Application Control Plus allows defining custom rules beyond pre-configured options for allowlisting and blocklisting. These custom rules could enable specifying detailed criteria for allowing or blocking applications based on various factors like executable name, product name, application name, and vendor name, to name a few.
Custom rules can be applied for both allowlisting and blocklisting policies. These custom rules could be applied to specific groups of devices, like any application control policy.
Step 1: In the product console, go to Application Groups and click on Create Allowlist/Blocklist based on your requirement. In the drop-down option, select Windows.
Step 2: Provide Application Group Name and description (if needed). To create a custom rule, select Add button (highlighted).
Step 3: In the Custom Rule pop up window, there are four options to select from, namely, Vendor, Product Name, Verified Executable, and File Hash.
Step 4: Under the rule type Vendor, enter Vendor Name and select if the vendor is a Verified Publisher or not.
Step 5: Under the rule type Product Name, enter Product Name, Vendor Name, and select if the vendor is a Verified Publisher or not.
Step 6: Under the rule type Verified Executable, enter Product Name, Vendor Name, and Executable Name.
Step 7: Under the rule type File Hash, enter Executable Name and File Hash.
Step 1: In the product console, go to Application Groups and click on Create Allowlist/Blocklist based on your requirement.
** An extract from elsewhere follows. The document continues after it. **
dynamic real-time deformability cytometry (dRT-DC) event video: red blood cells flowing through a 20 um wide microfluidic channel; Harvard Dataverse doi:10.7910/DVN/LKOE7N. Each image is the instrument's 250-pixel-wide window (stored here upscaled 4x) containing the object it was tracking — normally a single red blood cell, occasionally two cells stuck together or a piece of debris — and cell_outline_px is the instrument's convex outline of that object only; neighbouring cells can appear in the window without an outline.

In the drop-down option, select Mac.
Step 2: Provide Application Group Name and description (if needed). To create a custom rule, select Add button (highlighted).
Step 3: In the Custom Rule pop up window, there are four options to select from, namely, Vendor, Application, Binary, and File Hash.
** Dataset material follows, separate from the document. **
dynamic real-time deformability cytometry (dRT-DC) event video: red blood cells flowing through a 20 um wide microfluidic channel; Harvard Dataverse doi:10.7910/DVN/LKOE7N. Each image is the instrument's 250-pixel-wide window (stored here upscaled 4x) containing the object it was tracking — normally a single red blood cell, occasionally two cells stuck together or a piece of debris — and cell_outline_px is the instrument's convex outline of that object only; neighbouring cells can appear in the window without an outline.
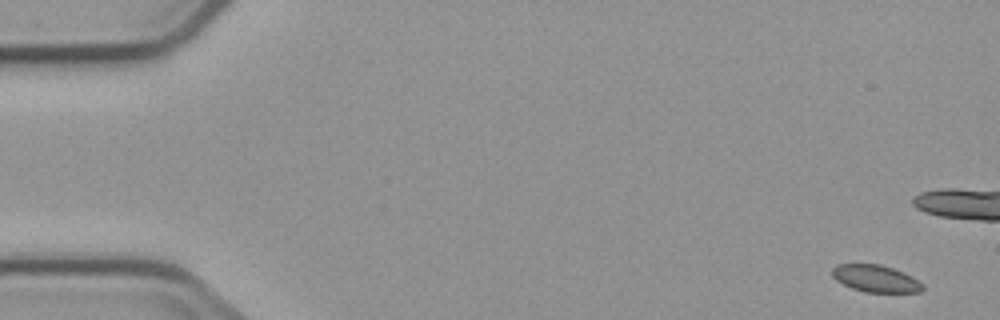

Step 4: Under the rule type Vendor Name, enter Vendor Name, Team Identifier, and select if the vendor is a Verified Publisher or not.
Step 5: Under the rule type Application, enter Vendor Name, Team Identifier, Application Name, Bundle Identifier, and select if the vendor is a Verified Publisher or not.
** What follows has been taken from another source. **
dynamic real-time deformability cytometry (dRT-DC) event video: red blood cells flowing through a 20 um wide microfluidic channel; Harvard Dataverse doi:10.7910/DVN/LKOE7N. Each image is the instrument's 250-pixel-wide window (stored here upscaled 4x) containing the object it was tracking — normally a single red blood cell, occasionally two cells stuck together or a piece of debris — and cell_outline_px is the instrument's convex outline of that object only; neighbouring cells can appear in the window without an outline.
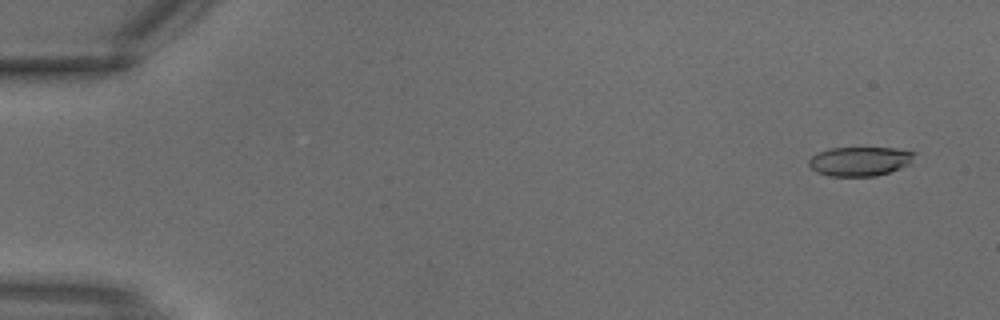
{"species": "common noctule bat (a hibernating species)", "species_latin": "Nyctalus noctula", "temperature_condition": "warm", "stored_images_in_passage": 2, "camera_frame_rate_fps": 3000, "um_per_image_px": 0.085, "animal": {"sex": "male", "body_mass_g": 18.8}, "frame": {"image": 1, "passage_image": 2, "time_ms": 0.333, "image_size_px": [1000, 320], "cell_outline_px": [[916, 152], [912, 164], [876, 176], [828, 176], [816, 172], [808, 164], [808, 160], [812, 156], [820, 152], [832, 148], [896, 148]], "centroid_in_image_um": [73.12, 13.71], "position_along_channel_um": 11.9, "area_um2": 18.03}}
Step 6: Under the rule type Binary, enter Vendor Name, Team Identifier, Application Name, Bundle Identifier, Binary Name, and select if the vendor is a Verified Publisher or not.
Step 7: Under the rule type File Hash, enter Binary Name and File Hash, and select the File Hash Type (CD HASH or SHA-256).
For entering the File Hash value, the application has to be verified if it is signed or not. If signed, only CD HASH value will be considered in the custom rule. If it is unsigned, SHA-256 value can be entered.
Note: Entering SHA-256 value as File Hash for an application that is signed will not be processed as a valid custom rule.